[linux] help with grub

Helen Petropoulos elenip at u.washington.edu
Fri Jul 13 16:15:39 PDT 2007


Hi again,

Josh Larios was here today to look at the machine and it turns out that 
there is a FAT partition with a linux distribution
and some rudimentary DOS commands.  What Josh believes happened is that 
the machine somehow booted into this
installer partition and began a new installation of Linux, but didn't 
complete.  Most everything was wiped out on the disk.
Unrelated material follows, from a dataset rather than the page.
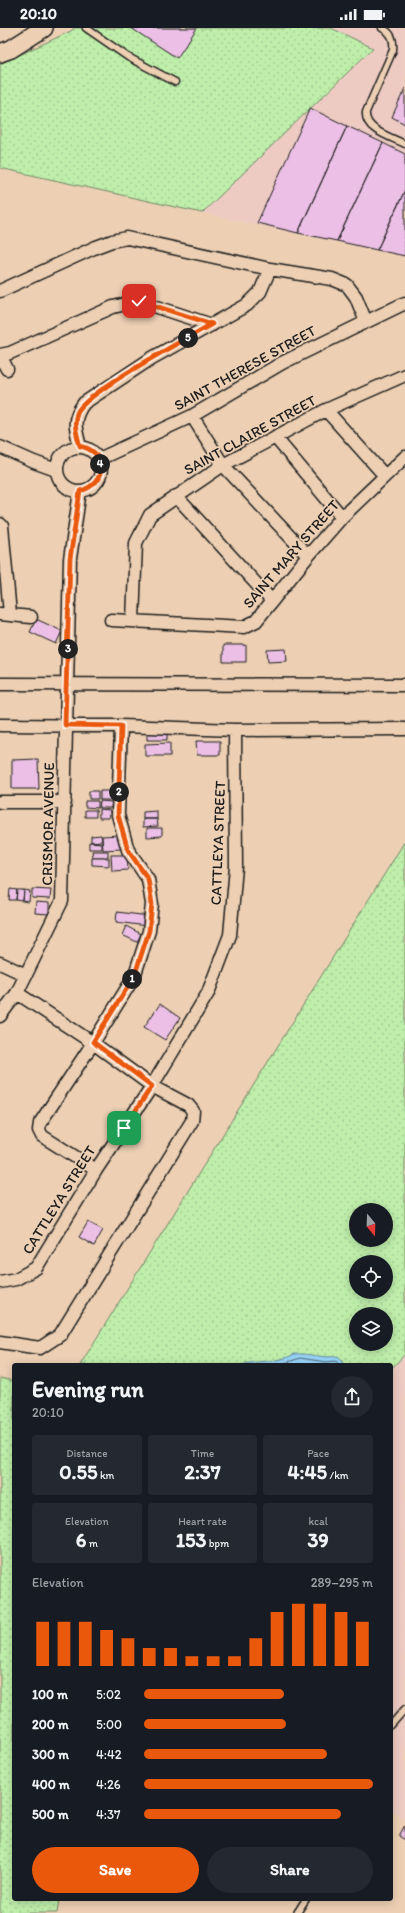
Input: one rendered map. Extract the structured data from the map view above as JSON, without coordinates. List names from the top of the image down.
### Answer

Thanks to Josh and to everyone for all of the helpful advice.  I 
learned a lot.

Best wishes,

Helen

On Jul 12, 2007, at 12:36 PM, Gordon Messmer wrote:

> Helen Petropoulos wrote:
>> Thanks Gordon (and Josiah).  The tab completion only works to 
>> complete the word "kernel".  It won't give me any
>> more options.  I tried kernel /vm and tab completion, but it just 
>> came back with an error that it could not find the file.
>
> I recommend trying the tab at "kernel=/".  If you use only a slash, 
> without the "vm", then grub will show you all of the files on the 
> filesystem which you specified using "(root hd0,0)".
>
> Using tab completion, you should be able to determine whether the 
> filesystem contains kernel images (vmlinuz*) in which case it is 
> /boot, or the root filesystem's contents (/boot, /etc, /usr...), or 
> nothing at all, in which case it's probably either swap or corrupt.
>
>> /boot should be on the /root system.  As far as I know, it is not a 
>> separate partition.  This RHE was configured by DELL
>> and actually belongs to another user.
>
> Dell tends to use a complex partition layout, but I don't specifically 
> recall whether or not they put /boot on its own partition by default.
>
>> I did a backup of the entire system a while back and was able to look 
>> into the (old) grub.conf.  Gordon, thanks for pointing
>> out that there is no /dev/hda0.  I assumed that partitions are 0 
>> indexed, as they are on my solaris machine.  Nevertheless, I also
>> tried /dev/hda1 and /dev/hda2 and neither could find the file.
>
> If you can't mimic what you see in the old grub.conf, then it's 
> possible that the partition table is corrupt, or that the filesystem 
> is, or that the files were simply accidentally removed.